* [Supplied entries]
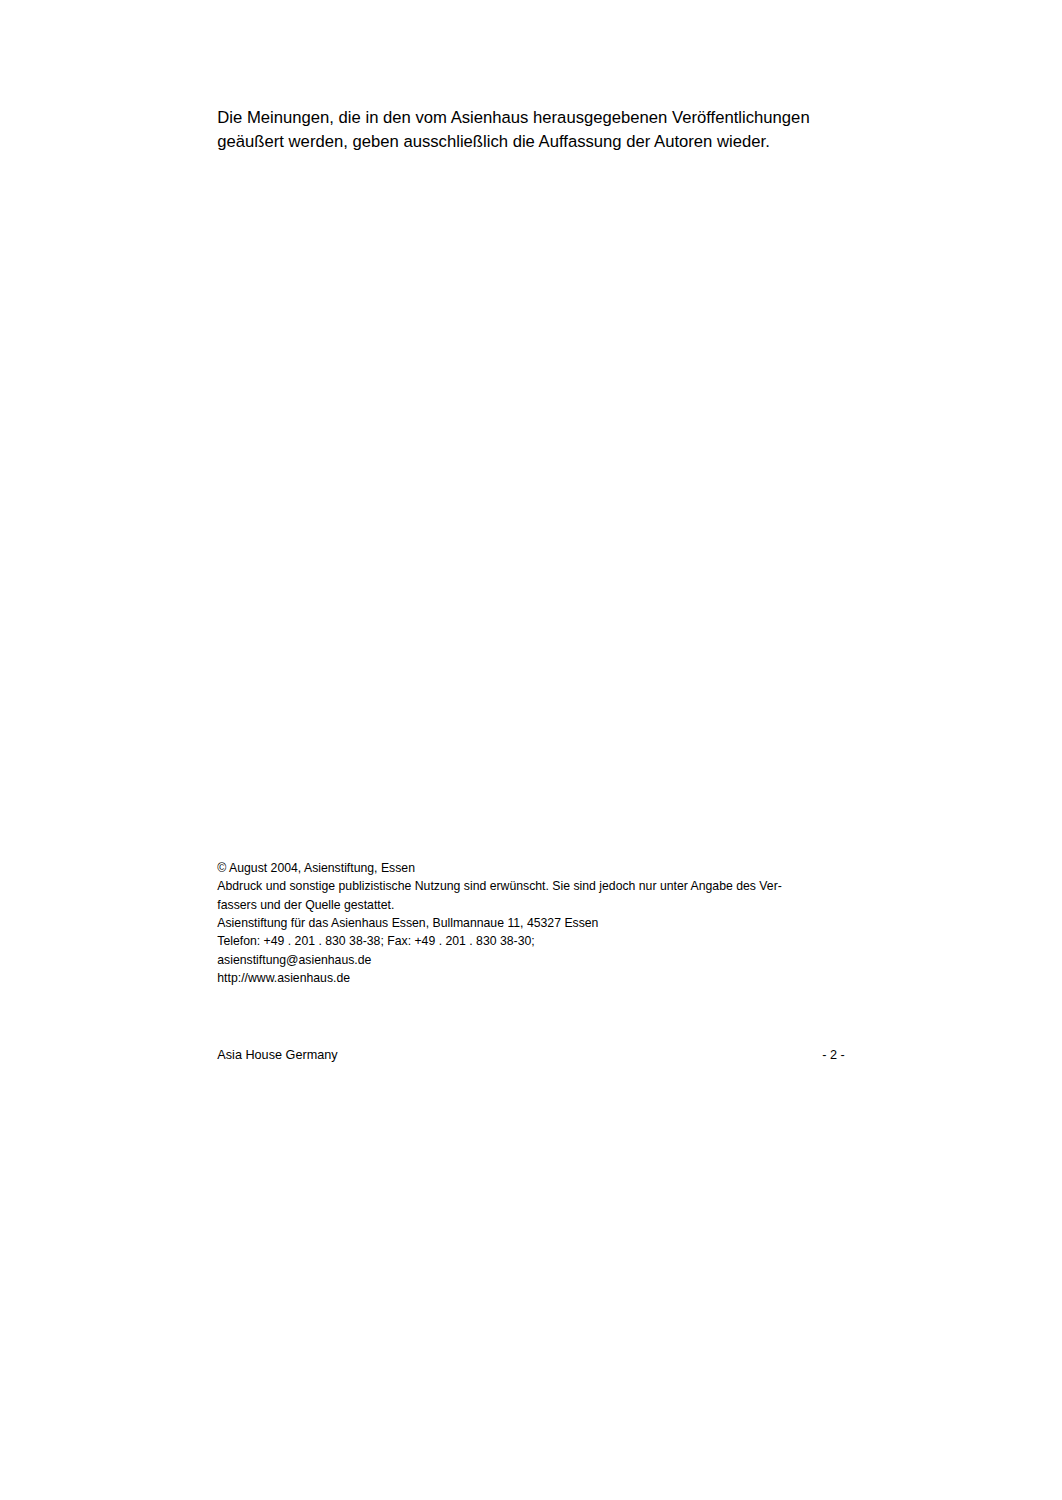Die Meinungen, die in den vom Asienhaus herausgegebenen Veröffentlichungen geäußert werden, geben ausschließlich die Auffassung der Autoren wieder.
© August 2004, Asienstiftung, Essen
Abdruck und sonstige publizistische Nutzung sind erwünscht. Sie sind jedoch nur unter Angabe des Ver-
fassers und der Quelle gestattet.
Asienstiftung für das Asienhaus Essen, Bullmannaue 11, 45327 Essen
Telefon: +49 . 201 . 830 38-38; Fax: +49 . 201 . 830 38-30;
asienstiftung@asienhaus.de
http://www.asienhaus.de
Asia House Germany
- 2 -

* [What the exercise asks] Please print the material exactly as given above, omitting the pictures.

* [Result of this exercise]
Die Meinungen, die in den vom Asienhaus herausgegebenen Veröffentlichungen geäußert werden, geben ausschließlich die Auffassung der Autoren wieder.
© August 2004, Asienstiftung, Essen
Abdruck und sonstige publizistische Nutzung sind erwünscht. Sie sind jedoch nur unter Angabe des Ver-
fassers und der Quelle gestattet.
Asienstiftung für das Asienhaus Essen, Bullmannaue 11, 45327 Essen
Telefon: +49 . 201 . 830 38-38; Fax: +49 . 201 . 830 38-30;
asienstiftung@asienhaus.de
http://www.asienhaus.de
Asia House Germany
- 2 -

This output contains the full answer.